** Exercise objective **
Count the lines in the listing below that contain the word "name", and reply with only that number.

Segment Open

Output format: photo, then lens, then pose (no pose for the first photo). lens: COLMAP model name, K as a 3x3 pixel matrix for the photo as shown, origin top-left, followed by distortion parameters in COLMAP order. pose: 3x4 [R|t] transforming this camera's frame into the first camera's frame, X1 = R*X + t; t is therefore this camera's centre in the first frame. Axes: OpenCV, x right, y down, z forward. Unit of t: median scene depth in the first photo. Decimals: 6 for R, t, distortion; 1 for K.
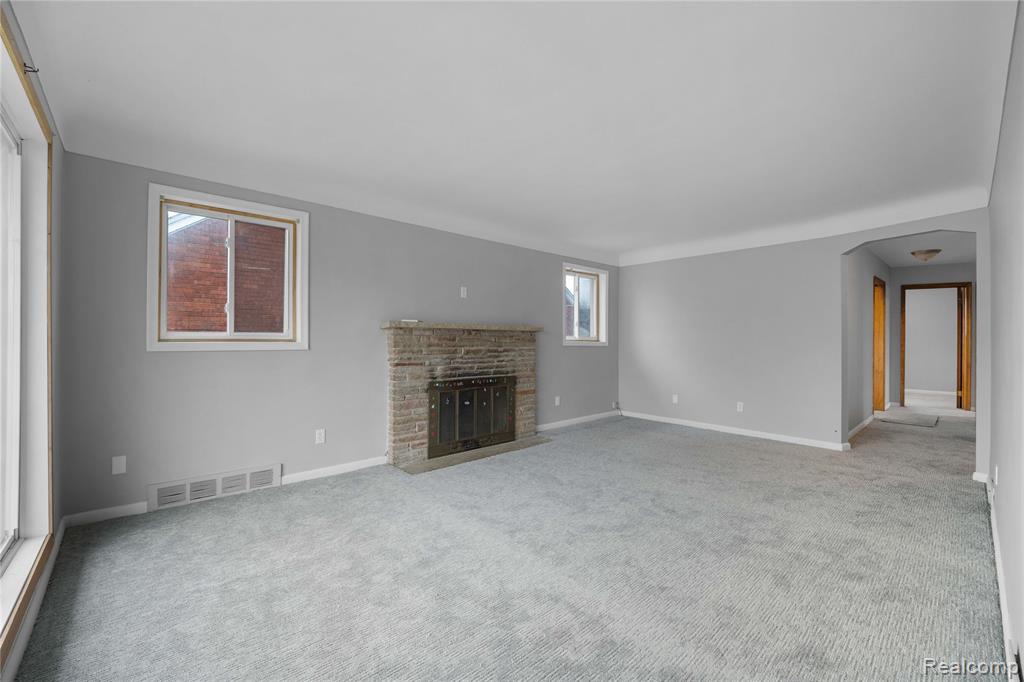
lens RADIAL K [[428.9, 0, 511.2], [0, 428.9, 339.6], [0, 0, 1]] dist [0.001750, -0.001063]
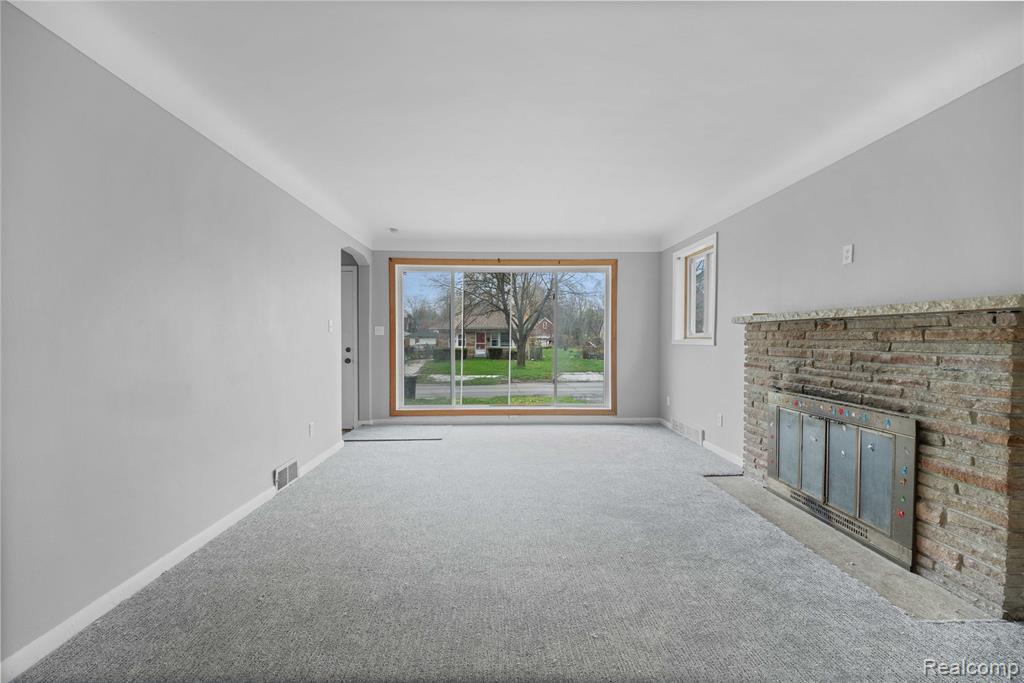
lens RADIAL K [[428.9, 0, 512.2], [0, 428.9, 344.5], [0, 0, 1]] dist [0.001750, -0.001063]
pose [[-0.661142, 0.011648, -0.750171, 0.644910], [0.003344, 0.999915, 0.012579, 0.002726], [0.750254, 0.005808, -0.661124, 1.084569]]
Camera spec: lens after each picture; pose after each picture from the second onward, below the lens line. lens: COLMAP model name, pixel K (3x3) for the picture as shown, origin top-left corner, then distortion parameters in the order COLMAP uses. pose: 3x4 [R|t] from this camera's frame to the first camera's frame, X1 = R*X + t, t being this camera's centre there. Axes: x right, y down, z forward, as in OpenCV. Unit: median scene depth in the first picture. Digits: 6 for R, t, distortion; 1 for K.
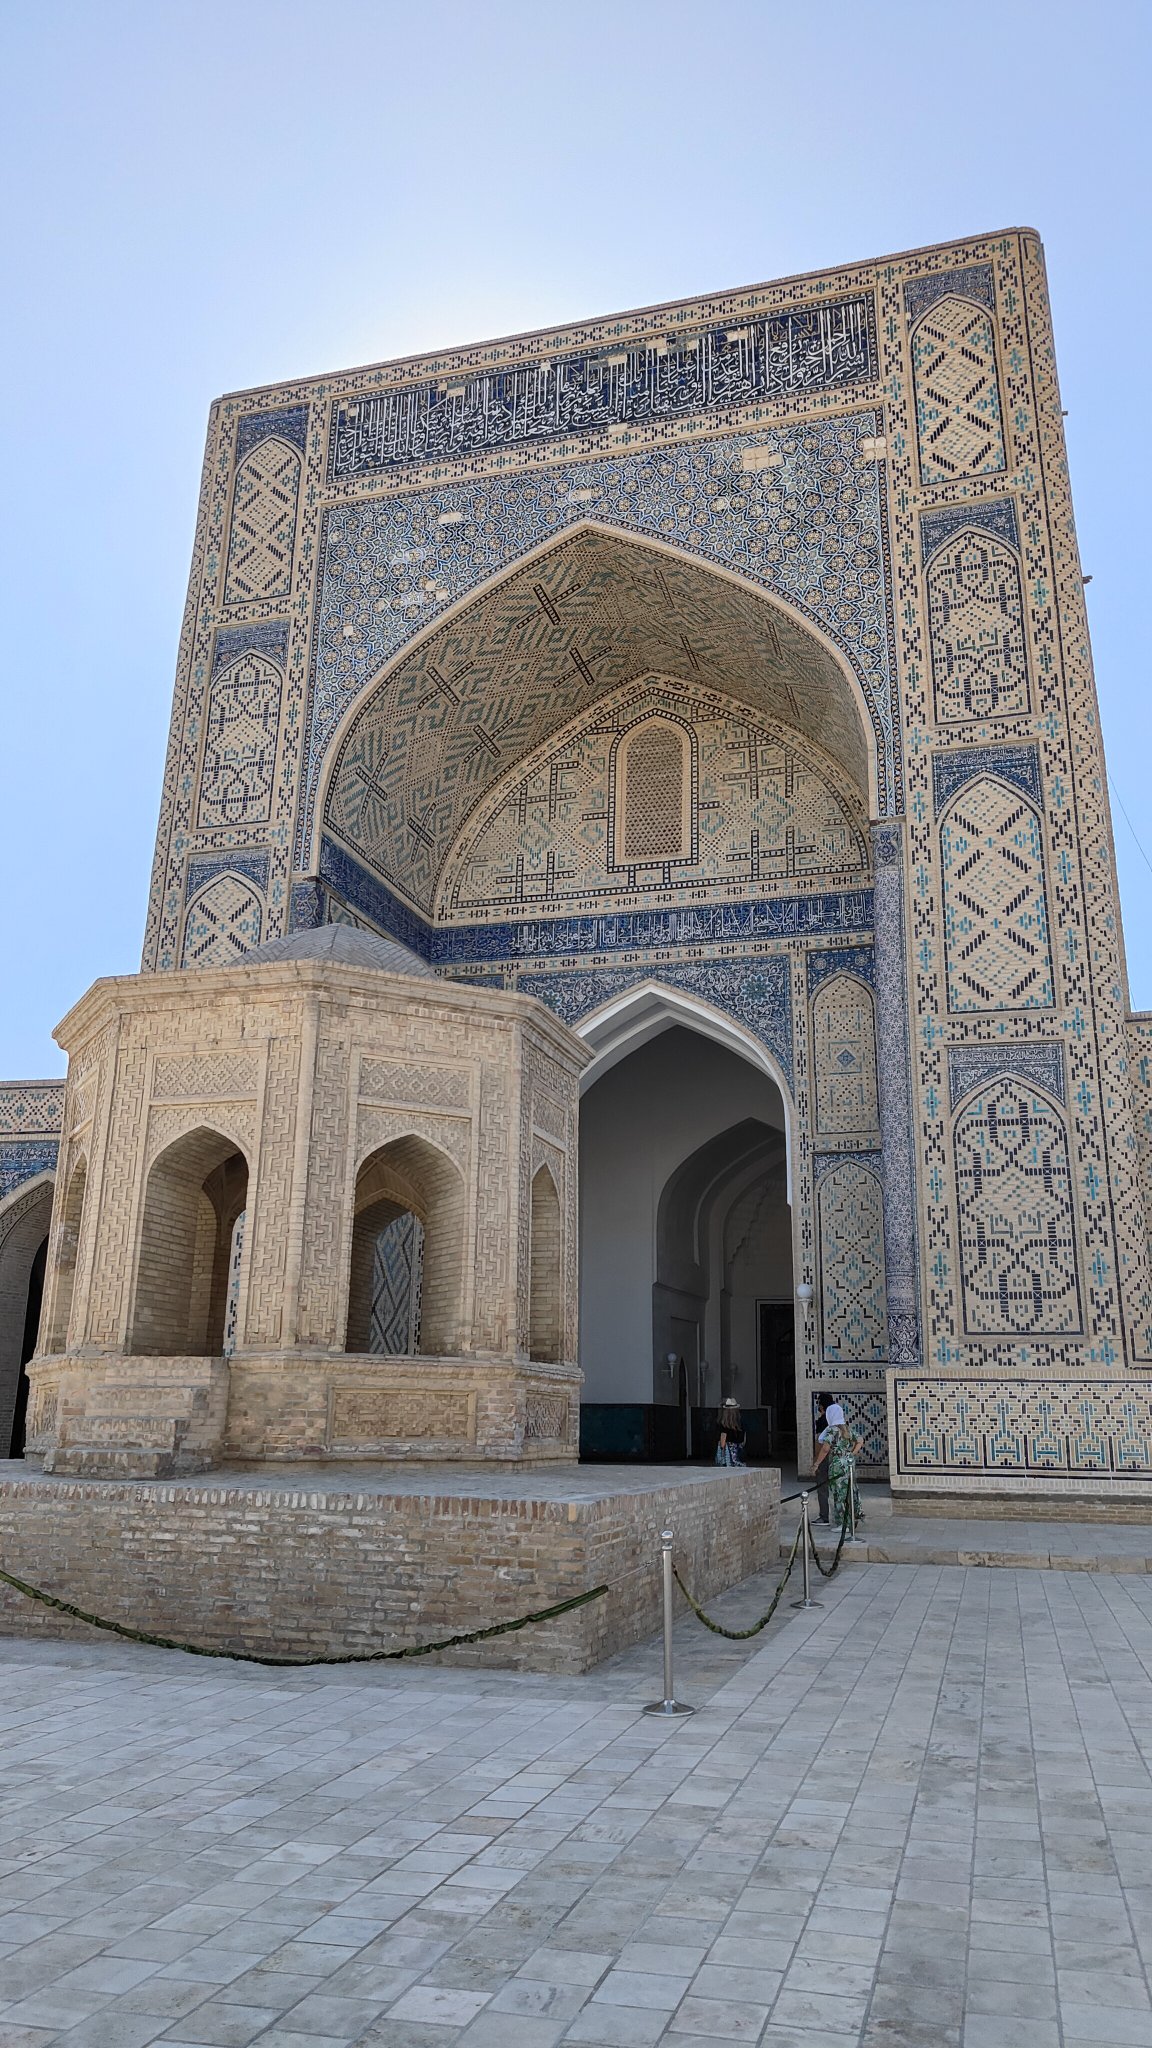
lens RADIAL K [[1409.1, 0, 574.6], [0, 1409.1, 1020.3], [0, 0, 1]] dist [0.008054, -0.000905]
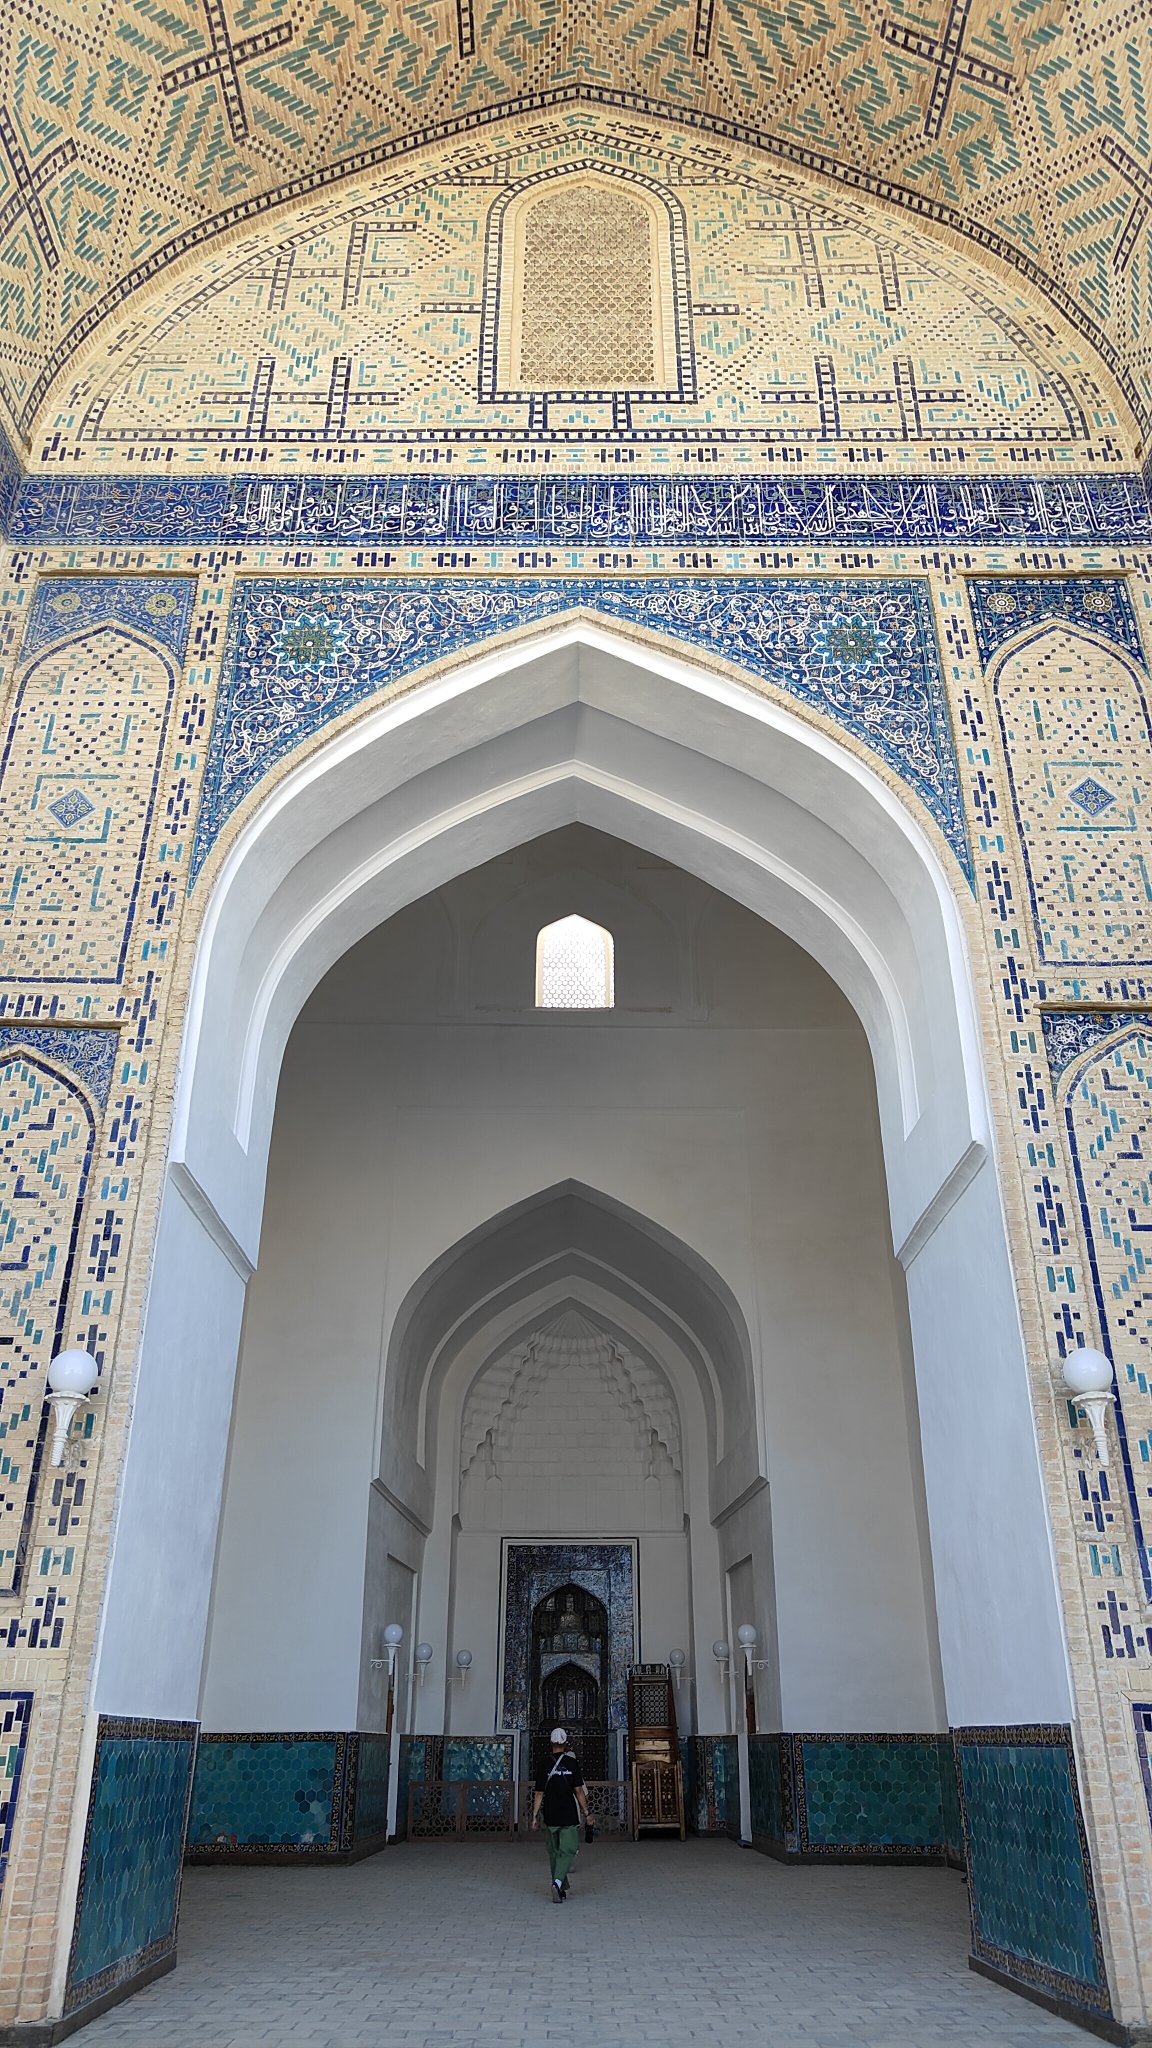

Segment Closed

** Task response **
2